If you divide all sides by 4, you end up where you started, so the trick accomplished nothing at all. In effect, if any 2-good approximations of a rational number r exist, there can’t be more of them than allowed by the b < q criteria for the lowest-terms representation of r = p / q. And these solutions, if any, will be clustered on the left side of the plot.

This is about as much as we can squeeze out of that stone. The bottom line is that rational numbers are difficult to approximate using other rationals; in fact, the simpler the number, the fewer good approximations we get.

Approximating irrationals

If rationals tend to be relatively resistant to approximations, it might be tempting to assume that the situation with irrational numbers is going to be worse. But, to cut to the chase, here’s the plot of approximations for r = π:

Approximation scores for r = π.

Note that the plot keeps dipping below the 2-good line over and over again. And there are some really nice approximations in there! The first arrow points to 22 / 7 ≈ 3.143 (s ≈ 0.009). The second arrow points to an even better one: 355 / 113 ≈ 3.141593 (s ≈ 0.00003). What’s up with that?

Before we investigate, let’s confirm that π is not special. Surely enough, these patterns crop up for other irrationals too. And it’s not just famous transcendental constants; here’s √42:

Approximating r = √42.

To understand what’s going on, we need to build a lengthier proof, although we’ll still stay within the realm of middle-school math.

→ RAW DATA

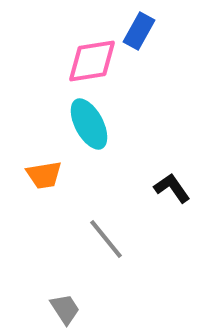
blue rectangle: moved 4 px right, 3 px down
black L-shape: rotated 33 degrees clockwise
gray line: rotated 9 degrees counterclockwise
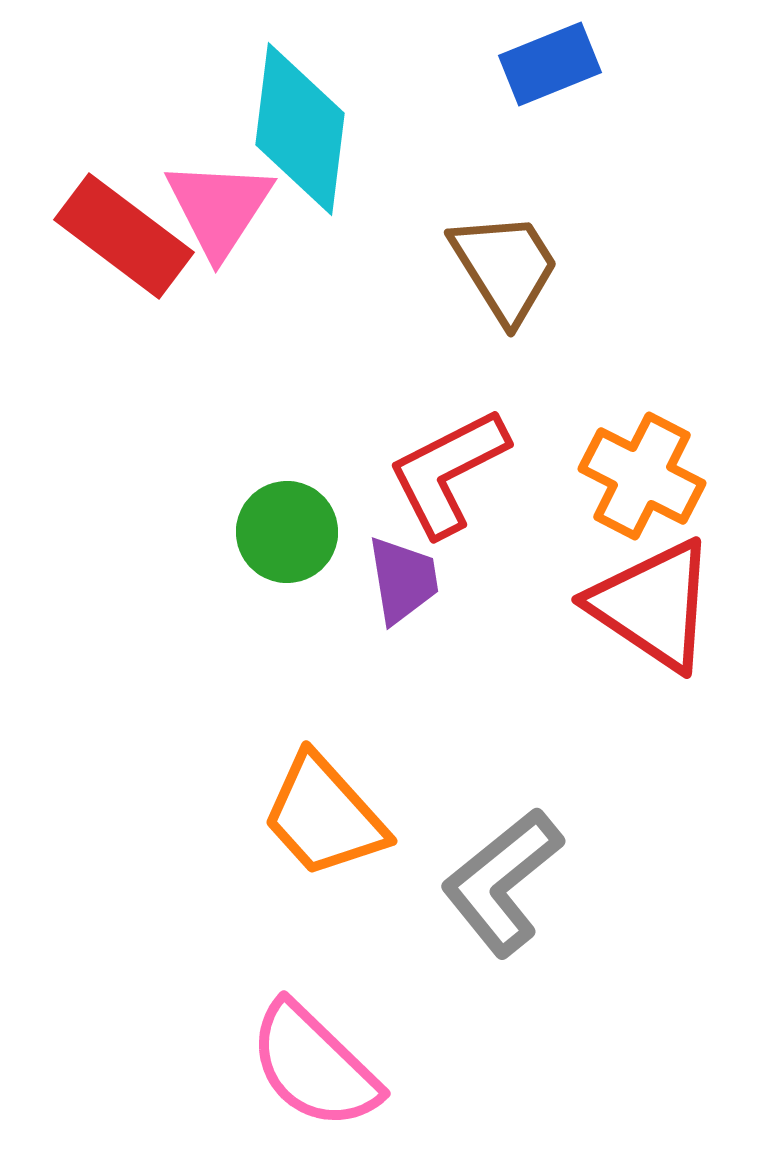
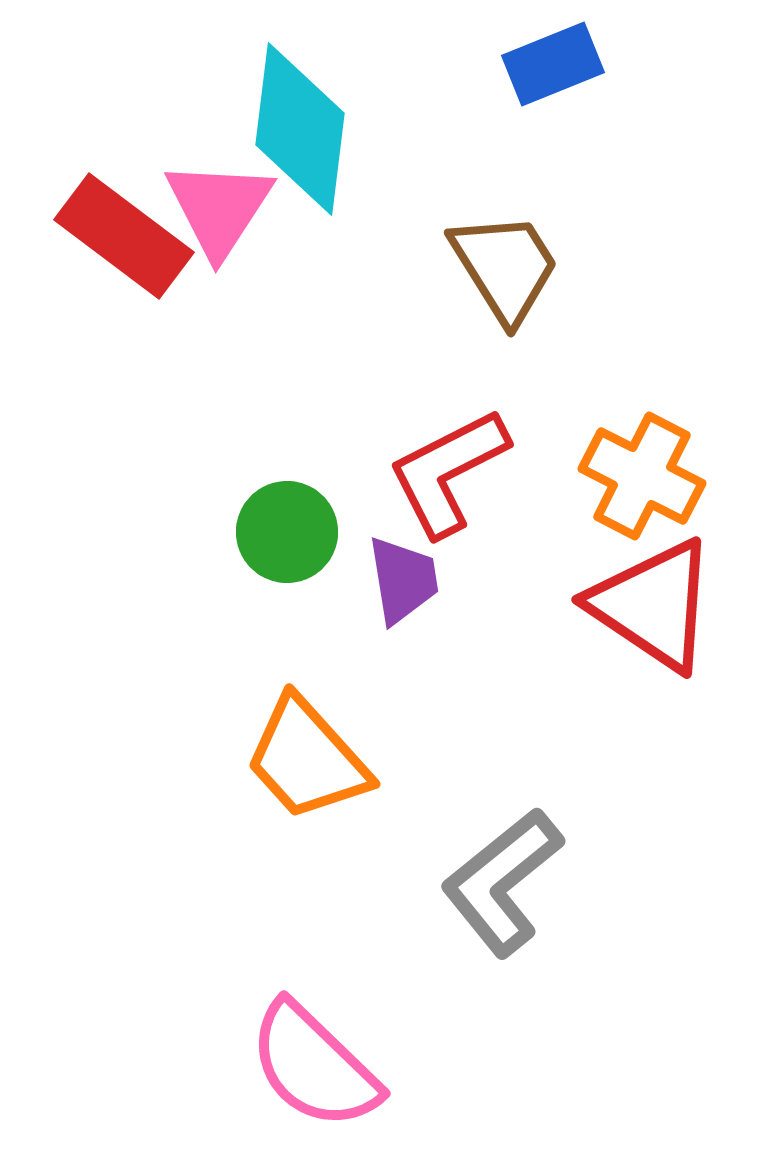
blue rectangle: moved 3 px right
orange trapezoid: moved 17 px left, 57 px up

→ PROBLEMS TO WORK ON
1. From the rational-approximation text above, copy the passage between "If you divide" and "approximations we get.", inclusive.
2. List every number in the rational-approximation text that is written with a decimal point.

→ SOLUTIONS
1.
If you divide all sides by 4, you end up where you started, so the trick accomplished nothing at all. In effect, if any 2-good approximations of a rational number r exist, there can’t be more of them than allowed by the b < q criteria for the lowest-terms representation of r = p / q. And these solutions, if any, will be clustered on the left side of the plot.

This is about as much as we can squeeze out of that stone. The bottom line is that rational numbers are difficult to approximate using other rationals; in fact, the simpler the number, the fewer good approximations we get.

2.
3.143
0.009
3.141593
0.00003